Image: © ZSL
ZSL Whipsnade Zoo have shared the touching story of an abandoned flamingo egg which was rescued by keepers at the conservation zoo and eventually adopted by new parents.
Keepers found the egg in the zoo’s flamingo enclosure and took it to the nursery where it was carefully incubated for the next 32 days. In the safety of the incubator they could ensure it hatched happy and healthy. Once it hatched it was moved to the enclosure and placed in the care of flamingoes, Florence and Freddie.
Whipsnade Zoo birdkeeper Emily Merrick-White said, “It’s important we step in and support the American flamingo flock whenever an egg is abandoned by its parents, especially as when left alone the eggs are at risk of predators. By incubating the eggs in our specialised bird nursery, we can make sure the chicks have the best chance of survival and ensure that Whipsnade Zoo has a healthy and strong flock of flamingos.”
Since the chick hatched on Monday June 19 the adoptive parents have been carefully caring for the chick.
“The new chick is easy for visitors to spot, as it definitely stands out from the flamboyance – the collective term for a flock of flamingos – because of its light grey colour. The youngster won’t develop the iconic pink and orange hue the species are known for, for another year or so.

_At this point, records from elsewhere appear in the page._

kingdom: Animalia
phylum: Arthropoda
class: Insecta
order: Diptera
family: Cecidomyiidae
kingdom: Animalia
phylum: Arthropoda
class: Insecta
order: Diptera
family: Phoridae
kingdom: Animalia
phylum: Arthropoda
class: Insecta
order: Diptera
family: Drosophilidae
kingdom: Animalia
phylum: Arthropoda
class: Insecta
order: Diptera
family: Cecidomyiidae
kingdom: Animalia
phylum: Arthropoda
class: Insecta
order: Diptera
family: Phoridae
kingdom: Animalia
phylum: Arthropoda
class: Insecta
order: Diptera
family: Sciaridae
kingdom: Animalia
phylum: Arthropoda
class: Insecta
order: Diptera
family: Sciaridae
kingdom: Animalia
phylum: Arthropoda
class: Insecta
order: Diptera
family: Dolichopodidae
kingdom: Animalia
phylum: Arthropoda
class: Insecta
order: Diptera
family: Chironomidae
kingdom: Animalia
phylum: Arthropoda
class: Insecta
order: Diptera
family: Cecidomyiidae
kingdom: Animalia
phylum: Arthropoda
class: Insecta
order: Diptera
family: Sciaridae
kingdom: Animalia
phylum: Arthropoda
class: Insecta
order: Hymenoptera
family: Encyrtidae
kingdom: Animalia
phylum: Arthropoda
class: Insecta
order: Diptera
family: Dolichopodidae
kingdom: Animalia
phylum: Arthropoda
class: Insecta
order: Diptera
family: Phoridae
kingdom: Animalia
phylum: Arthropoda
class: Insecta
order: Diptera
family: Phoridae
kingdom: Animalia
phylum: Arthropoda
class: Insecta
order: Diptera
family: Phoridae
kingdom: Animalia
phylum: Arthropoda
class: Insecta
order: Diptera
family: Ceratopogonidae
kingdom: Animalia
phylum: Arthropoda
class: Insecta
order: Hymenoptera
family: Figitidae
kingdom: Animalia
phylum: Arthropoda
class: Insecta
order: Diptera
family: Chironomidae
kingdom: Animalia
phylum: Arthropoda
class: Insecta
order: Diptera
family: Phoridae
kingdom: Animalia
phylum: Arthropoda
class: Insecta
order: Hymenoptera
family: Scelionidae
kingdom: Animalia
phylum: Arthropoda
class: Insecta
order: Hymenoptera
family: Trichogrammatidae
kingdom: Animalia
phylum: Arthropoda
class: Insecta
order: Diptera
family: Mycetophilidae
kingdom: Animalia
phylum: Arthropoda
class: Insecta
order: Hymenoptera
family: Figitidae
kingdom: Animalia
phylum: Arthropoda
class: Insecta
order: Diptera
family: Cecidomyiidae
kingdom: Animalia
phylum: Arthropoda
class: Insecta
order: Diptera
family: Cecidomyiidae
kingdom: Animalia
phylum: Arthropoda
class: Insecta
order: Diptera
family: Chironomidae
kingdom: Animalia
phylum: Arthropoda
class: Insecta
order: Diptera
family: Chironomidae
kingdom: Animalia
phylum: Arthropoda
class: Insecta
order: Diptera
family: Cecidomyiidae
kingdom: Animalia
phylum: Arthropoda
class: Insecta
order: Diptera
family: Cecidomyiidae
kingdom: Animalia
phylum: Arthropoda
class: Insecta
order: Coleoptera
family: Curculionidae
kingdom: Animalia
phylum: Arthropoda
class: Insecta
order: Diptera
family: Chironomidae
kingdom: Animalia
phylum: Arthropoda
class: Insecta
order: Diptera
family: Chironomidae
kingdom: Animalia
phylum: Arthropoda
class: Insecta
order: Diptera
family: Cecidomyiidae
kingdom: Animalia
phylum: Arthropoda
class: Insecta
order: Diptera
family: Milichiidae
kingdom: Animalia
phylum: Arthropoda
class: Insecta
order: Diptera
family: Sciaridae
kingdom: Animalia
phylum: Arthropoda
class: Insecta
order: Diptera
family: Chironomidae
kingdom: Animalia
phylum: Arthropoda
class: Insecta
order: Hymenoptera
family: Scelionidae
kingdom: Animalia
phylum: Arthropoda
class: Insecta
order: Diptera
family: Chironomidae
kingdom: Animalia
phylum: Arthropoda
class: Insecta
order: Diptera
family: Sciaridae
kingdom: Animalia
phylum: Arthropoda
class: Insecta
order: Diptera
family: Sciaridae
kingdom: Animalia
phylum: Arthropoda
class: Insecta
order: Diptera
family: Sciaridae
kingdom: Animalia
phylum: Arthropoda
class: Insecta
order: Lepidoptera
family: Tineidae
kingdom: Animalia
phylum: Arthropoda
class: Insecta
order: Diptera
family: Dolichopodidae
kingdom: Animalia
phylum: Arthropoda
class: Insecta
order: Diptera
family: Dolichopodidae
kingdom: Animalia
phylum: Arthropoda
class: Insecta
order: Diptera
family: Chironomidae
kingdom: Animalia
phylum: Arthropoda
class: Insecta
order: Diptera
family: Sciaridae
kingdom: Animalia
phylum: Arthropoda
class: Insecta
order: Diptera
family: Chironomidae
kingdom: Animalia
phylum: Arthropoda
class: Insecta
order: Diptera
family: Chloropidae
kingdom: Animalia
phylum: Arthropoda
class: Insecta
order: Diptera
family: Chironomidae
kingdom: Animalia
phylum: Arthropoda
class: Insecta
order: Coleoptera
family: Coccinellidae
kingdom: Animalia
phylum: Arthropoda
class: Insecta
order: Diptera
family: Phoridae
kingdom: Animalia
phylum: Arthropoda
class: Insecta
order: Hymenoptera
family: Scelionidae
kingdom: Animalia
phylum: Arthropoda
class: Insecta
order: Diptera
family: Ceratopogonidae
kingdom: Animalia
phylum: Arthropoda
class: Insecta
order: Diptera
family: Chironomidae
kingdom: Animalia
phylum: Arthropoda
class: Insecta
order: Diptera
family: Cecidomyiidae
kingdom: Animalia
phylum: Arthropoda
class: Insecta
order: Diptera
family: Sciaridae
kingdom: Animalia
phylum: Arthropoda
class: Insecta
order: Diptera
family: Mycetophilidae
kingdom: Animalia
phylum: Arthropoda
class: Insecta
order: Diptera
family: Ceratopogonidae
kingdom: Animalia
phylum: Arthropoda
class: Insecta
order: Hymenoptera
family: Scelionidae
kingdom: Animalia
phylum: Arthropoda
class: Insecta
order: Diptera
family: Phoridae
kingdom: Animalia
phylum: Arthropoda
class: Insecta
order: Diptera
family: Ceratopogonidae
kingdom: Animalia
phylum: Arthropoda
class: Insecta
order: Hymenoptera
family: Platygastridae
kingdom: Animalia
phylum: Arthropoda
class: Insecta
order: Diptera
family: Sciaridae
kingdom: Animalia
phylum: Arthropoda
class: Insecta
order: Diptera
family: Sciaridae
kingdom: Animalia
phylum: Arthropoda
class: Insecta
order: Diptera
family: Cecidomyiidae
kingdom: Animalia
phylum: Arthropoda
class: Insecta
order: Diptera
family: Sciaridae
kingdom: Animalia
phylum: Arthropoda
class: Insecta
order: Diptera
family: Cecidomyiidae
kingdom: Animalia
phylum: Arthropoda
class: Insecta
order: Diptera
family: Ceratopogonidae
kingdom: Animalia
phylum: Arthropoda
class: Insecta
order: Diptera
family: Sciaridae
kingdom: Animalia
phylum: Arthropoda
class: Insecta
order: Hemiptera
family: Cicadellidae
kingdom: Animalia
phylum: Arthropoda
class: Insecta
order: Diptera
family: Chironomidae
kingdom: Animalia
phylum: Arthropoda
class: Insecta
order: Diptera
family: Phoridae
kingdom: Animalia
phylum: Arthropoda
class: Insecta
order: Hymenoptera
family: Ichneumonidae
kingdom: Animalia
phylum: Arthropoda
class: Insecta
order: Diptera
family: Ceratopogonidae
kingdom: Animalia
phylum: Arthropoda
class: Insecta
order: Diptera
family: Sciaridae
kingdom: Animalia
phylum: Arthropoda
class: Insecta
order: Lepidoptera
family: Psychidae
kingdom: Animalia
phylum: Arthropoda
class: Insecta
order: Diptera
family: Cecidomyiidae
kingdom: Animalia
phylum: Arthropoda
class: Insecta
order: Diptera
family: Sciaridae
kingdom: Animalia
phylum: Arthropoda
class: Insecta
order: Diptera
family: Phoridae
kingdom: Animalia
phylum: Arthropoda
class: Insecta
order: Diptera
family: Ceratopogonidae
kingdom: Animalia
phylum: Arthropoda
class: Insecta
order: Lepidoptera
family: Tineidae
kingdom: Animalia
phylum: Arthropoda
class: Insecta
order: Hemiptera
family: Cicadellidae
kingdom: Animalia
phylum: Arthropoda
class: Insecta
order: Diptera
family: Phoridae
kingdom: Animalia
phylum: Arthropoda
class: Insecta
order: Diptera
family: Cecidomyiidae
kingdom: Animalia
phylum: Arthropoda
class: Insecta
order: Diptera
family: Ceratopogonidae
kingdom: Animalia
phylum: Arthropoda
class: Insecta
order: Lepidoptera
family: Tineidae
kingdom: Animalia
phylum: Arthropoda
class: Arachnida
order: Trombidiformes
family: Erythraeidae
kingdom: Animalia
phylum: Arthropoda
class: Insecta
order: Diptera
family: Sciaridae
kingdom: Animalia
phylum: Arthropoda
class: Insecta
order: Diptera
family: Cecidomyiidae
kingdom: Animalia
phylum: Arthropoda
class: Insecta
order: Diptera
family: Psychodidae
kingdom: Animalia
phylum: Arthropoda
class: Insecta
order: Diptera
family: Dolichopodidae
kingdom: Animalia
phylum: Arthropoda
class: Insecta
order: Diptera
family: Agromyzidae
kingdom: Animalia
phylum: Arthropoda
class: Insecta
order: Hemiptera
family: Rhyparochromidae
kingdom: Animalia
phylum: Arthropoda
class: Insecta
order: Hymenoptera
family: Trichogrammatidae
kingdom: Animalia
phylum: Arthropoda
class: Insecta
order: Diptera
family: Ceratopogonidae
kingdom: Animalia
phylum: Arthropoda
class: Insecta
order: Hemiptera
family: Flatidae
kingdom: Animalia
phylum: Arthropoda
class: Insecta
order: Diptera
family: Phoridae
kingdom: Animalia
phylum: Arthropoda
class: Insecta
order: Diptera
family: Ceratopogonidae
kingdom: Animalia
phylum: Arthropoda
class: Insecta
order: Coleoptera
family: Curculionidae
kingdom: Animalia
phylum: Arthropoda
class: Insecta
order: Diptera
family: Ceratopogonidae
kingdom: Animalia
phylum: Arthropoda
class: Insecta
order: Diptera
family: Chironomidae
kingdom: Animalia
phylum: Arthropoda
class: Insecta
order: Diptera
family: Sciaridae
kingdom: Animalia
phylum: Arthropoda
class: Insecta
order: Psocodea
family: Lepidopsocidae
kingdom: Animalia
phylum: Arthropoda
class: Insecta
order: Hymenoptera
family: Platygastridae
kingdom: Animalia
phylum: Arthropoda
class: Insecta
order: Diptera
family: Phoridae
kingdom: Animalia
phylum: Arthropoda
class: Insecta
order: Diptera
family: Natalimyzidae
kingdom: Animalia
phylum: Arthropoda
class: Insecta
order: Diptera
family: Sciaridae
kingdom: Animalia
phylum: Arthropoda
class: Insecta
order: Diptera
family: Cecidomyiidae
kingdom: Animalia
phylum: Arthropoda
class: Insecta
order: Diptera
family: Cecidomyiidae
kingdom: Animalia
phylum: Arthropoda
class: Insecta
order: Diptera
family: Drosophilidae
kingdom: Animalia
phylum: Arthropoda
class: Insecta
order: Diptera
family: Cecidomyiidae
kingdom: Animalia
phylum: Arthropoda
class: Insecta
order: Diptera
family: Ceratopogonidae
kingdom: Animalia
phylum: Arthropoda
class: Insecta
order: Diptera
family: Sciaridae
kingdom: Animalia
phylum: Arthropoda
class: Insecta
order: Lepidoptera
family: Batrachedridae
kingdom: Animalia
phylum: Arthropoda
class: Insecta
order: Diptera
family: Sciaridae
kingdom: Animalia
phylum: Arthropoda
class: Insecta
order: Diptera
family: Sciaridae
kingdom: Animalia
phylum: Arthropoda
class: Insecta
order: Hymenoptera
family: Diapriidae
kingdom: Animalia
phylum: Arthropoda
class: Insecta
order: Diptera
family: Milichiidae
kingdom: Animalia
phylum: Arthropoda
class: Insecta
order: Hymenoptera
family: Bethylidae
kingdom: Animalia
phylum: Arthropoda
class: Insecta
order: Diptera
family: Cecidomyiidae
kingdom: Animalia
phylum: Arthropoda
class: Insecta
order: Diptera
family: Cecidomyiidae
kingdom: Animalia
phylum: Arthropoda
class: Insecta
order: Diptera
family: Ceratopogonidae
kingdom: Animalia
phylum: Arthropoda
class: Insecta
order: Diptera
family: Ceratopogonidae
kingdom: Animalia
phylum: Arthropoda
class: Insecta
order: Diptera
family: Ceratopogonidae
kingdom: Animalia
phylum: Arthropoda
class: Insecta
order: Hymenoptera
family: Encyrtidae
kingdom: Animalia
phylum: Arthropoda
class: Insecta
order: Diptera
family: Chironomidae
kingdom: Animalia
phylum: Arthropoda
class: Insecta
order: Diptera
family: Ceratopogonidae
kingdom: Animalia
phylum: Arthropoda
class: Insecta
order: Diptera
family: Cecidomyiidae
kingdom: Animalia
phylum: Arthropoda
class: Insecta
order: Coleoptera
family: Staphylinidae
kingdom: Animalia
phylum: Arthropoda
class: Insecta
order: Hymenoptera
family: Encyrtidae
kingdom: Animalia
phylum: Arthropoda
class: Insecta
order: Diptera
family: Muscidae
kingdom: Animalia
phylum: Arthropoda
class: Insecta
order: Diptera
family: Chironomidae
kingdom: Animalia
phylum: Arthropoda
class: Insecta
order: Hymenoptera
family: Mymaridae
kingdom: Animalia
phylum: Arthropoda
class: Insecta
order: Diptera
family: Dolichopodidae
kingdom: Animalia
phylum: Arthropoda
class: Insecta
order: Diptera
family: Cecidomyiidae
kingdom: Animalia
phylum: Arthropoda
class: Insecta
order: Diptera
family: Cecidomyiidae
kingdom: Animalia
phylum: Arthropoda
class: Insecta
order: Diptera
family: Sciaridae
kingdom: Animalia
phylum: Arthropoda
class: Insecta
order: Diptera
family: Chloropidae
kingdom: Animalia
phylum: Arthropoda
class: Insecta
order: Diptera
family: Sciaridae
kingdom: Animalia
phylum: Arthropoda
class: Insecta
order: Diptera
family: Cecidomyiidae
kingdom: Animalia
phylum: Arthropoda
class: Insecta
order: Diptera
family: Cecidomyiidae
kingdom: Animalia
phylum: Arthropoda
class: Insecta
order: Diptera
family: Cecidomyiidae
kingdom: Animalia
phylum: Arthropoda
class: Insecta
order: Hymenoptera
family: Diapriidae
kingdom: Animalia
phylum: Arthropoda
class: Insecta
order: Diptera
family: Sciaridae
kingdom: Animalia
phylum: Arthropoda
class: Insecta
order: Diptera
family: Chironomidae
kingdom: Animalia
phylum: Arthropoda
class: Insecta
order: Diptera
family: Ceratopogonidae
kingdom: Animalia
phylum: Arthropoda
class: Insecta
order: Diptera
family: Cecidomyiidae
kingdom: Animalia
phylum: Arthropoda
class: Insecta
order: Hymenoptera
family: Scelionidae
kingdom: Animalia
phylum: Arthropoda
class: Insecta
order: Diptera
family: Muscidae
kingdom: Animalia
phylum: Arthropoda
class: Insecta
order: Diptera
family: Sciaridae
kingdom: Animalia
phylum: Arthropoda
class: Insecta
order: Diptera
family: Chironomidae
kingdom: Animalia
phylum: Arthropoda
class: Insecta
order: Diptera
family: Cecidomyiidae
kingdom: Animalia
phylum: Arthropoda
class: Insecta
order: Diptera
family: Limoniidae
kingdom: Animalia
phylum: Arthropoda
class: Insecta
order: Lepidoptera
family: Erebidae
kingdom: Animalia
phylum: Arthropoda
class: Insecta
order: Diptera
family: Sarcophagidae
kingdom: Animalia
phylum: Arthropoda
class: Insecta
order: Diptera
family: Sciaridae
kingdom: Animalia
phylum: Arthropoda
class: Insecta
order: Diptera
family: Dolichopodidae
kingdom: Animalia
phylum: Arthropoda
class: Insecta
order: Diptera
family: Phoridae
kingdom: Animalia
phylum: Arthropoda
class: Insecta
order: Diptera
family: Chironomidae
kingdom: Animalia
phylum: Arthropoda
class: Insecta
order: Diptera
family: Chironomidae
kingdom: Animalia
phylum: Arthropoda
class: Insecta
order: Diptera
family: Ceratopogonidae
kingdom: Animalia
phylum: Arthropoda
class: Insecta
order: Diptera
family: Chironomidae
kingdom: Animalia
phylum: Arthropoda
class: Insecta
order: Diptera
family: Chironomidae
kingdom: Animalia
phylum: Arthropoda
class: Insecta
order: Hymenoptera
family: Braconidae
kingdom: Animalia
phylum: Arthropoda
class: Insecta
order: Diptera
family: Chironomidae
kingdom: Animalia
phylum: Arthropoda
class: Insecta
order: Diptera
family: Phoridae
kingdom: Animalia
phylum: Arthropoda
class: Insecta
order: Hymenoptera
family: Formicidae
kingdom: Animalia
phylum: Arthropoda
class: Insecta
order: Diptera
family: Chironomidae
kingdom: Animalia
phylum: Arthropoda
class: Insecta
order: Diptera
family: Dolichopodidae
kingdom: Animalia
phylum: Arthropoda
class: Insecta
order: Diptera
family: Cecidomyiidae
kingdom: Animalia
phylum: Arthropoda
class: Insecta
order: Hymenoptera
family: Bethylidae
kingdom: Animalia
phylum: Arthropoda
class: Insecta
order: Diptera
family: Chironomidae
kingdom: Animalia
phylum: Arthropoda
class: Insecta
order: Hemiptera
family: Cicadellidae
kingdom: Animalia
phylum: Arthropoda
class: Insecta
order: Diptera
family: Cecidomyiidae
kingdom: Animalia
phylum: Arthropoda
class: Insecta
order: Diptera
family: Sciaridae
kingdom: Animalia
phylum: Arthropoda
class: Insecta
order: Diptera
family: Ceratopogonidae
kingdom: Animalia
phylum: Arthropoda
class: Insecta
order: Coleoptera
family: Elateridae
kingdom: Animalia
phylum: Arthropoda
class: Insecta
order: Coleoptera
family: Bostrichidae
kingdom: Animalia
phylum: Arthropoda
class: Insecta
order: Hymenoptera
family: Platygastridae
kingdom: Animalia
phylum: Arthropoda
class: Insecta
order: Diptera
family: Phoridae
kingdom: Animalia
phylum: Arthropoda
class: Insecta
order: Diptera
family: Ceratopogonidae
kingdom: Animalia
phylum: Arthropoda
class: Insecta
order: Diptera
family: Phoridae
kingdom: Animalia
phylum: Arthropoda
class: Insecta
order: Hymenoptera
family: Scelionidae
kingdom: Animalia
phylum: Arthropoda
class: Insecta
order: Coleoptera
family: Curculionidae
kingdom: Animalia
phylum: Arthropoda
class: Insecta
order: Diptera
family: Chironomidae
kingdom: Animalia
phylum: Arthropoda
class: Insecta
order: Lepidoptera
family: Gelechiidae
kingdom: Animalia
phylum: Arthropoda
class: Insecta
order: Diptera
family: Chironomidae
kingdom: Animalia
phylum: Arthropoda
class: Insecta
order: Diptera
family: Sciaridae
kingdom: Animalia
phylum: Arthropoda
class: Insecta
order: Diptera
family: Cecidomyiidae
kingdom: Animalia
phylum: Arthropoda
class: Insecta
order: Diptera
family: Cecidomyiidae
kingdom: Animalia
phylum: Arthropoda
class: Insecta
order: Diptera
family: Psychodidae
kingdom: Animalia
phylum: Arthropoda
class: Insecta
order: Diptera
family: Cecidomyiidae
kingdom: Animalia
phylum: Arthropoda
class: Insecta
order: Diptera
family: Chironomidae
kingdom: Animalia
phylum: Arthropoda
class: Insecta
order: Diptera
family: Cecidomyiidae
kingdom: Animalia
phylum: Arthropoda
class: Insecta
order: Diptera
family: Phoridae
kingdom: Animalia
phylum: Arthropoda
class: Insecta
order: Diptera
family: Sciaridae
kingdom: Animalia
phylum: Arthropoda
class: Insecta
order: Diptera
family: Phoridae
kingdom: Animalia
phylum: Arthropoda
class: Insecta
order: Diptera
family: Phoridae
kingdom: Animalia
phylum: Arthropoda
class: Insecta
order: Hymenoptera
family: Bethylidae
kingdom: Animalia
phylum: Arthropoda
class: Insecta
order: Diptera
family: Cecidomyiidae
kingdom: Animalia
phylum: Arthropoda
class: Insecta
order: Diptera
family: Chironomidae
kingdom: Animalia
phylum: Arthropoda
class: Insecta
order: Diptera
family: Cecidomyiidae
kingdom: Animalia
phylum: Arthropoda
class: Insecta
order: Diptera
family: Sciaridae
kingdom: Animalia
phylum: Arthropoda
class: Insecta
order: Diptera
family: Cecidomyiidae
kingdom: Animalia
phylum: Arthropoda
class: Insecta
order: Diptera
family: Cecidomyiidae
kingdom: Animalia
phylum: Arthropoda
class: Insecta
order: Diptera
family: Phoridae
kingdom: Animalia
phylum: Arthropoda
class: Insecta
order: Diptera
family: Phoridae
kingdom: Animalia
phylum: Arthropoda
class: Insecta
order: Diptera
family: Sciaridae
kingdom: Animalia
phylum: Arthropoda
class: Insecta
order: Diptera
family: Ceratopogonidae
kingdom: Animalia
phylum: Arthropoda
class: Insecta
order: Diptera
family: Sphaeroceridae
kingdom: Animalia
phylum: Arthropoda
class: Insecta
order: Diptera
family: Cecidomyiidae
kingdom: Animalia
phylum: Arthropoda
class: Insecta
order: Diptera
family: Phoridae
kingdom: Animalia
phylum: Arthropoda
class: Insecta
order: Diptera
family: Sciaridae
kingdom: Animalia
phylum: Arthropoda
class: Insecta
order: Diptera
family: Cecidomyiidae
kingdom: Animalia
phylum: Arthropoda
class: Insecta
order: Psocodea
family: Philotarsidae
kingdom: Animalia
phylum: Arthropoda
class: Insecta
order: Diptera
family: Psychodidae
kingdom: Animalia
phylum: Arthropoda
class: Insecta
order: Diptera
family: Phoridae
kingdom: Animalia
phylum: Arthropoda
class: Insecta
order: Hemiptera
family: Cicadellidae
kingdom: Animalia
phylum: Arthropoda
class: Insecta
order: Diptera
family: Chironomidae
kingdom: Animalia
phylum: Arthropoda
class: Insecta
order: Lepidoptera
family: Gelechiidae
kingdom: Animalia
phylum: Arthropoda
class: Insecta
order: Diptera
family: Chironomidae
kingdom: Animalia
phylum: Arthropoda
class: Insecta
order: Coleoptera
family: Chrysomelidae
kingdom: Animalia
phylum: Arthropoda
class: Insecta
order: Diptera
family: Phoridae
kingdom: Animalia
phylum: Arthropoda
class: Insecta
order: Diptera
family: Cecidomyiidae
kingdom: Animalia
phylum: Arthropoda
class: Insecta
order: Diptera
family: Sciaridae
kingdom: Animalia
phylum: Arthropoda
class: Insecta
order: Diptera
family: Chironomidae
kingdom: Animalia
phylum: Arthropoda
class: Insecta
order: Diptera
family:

“In the meantime, the chick is being fed bright red “crop milk,” by both parents – this unusually coloured nutritious ’milk’ is made in the linings of their digestive tracts, and contains fat, protein and blood cells.”
It will still be some time before the team are able to determine if the chick is a male or female.
Despite American flamingoes currently having a stable population in the wild these animals face many of the same threats as other wetland species. These include habitat destruction, rising sea levels from climate change and water pollution.
“ZSL, the international conservation charity behind Whipsnade Zoo, is working to restore wetland environments across Asia, Africa, in Amazonian flooded forests and even central London – where the team is helping to restore the Thames estuary – to help ensure the long-term survival of the many bird and marine species that call these incredible ecosystems home,” Emily said.
The flock also provide an educational opportunity through a daily talk at the zoo.
American flamingoes are considered the brightest of the flamingoes with red, pink and orange feathers. This color comes from pigment in the food which they eat such as algae and shrimp.